2.5. Indexing

PSM can index the contents of audit trails, making the records of privileged users' activities easily searchable.

Audit trails contain user activity data recorded from terminal sessions (such as SSH and Telnet) and graphical protocols (such as RDP, Citrix ICA, and VNC). Examples of data recorded in audit trails are: mouse activity, keystrokes, and so on. Using its own indexer service or one or more external indexers, PSM determines elements of the content visible on the user's screen at a given point in time. Screen content elements include commands, window titles, IP addresses, user names, and so on.

The indexer generates the following types of output as a result of processing the audit trail files:

  • text

  • screenshot files

  • replayable video files

PSM then takes the output of indexing and breaks that down into searchable units.

Figure 2.7, Indexing audit trail files and the process overview that follows describe how indexing works at a high level:

Figure 2.7. Indexing audit trail files

Indexing audit trail files
  1. PSM monitors and records the protocol traffic in the audited connections passing through PSM. Protocol traffic data is recorded in audit trail files.

  2. Once a connection has been closed, PSM sends the audit trail files to the indexer.

  3. The indexer parses the contents of the audit trail files, and builds an "inventory" of the privileged user's activity data based on what appeared on their screen.

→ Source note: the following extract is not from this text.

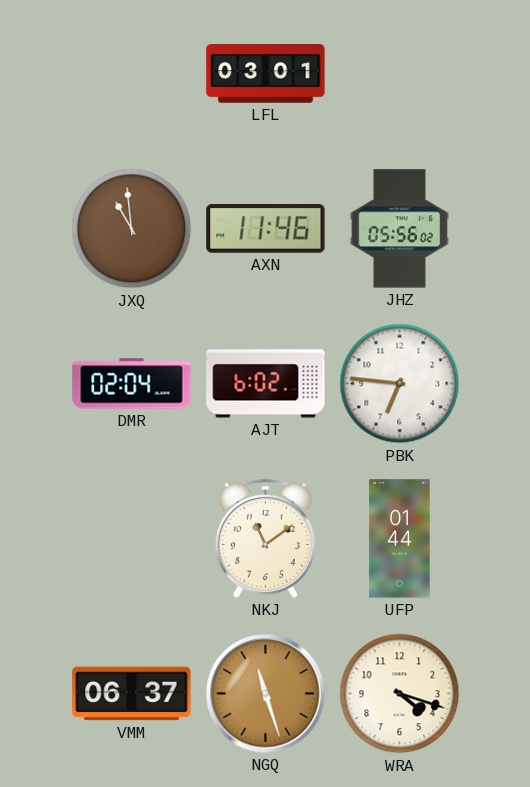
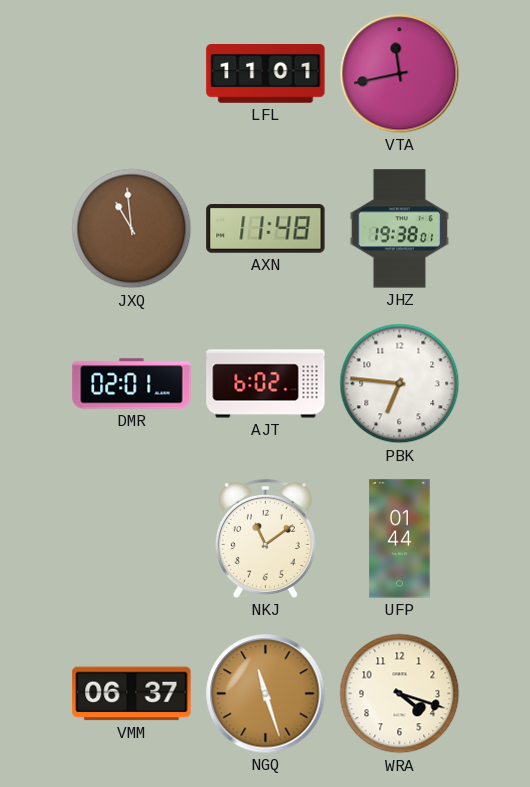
LFL: 03:01 -> 11:01
VTA: none -> 11:43
AXN: 11:46 -> 11:48
JHZ: 05:56 -> 19:38
DMR: 02:04 -> 02:01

    In the case of a terminal session, screen content corresponds to the activity data that is captured in a terminal window. In the case of graphical protocols, screen content is whatever is visible in the graphical user interface of the applications the user is interacting with. In the latter case, the indexer's Optical Character Recognition (OCR) engine extracts text that appeared on the screen (for example, window titles).

  4. The indexer returns the information extracted from the parsed audit trail files to PSM.

  5. PSM processes the outcome of parsing and OCR-ing done in the previous phase and makes the data searchable.

  6. Once indexed, the contents of the audit trails can be searched from PSM's web interface.

For details on how to configure PSM's internal indexer or one or more external indexers, see Chapter 15, Indexing audit trails.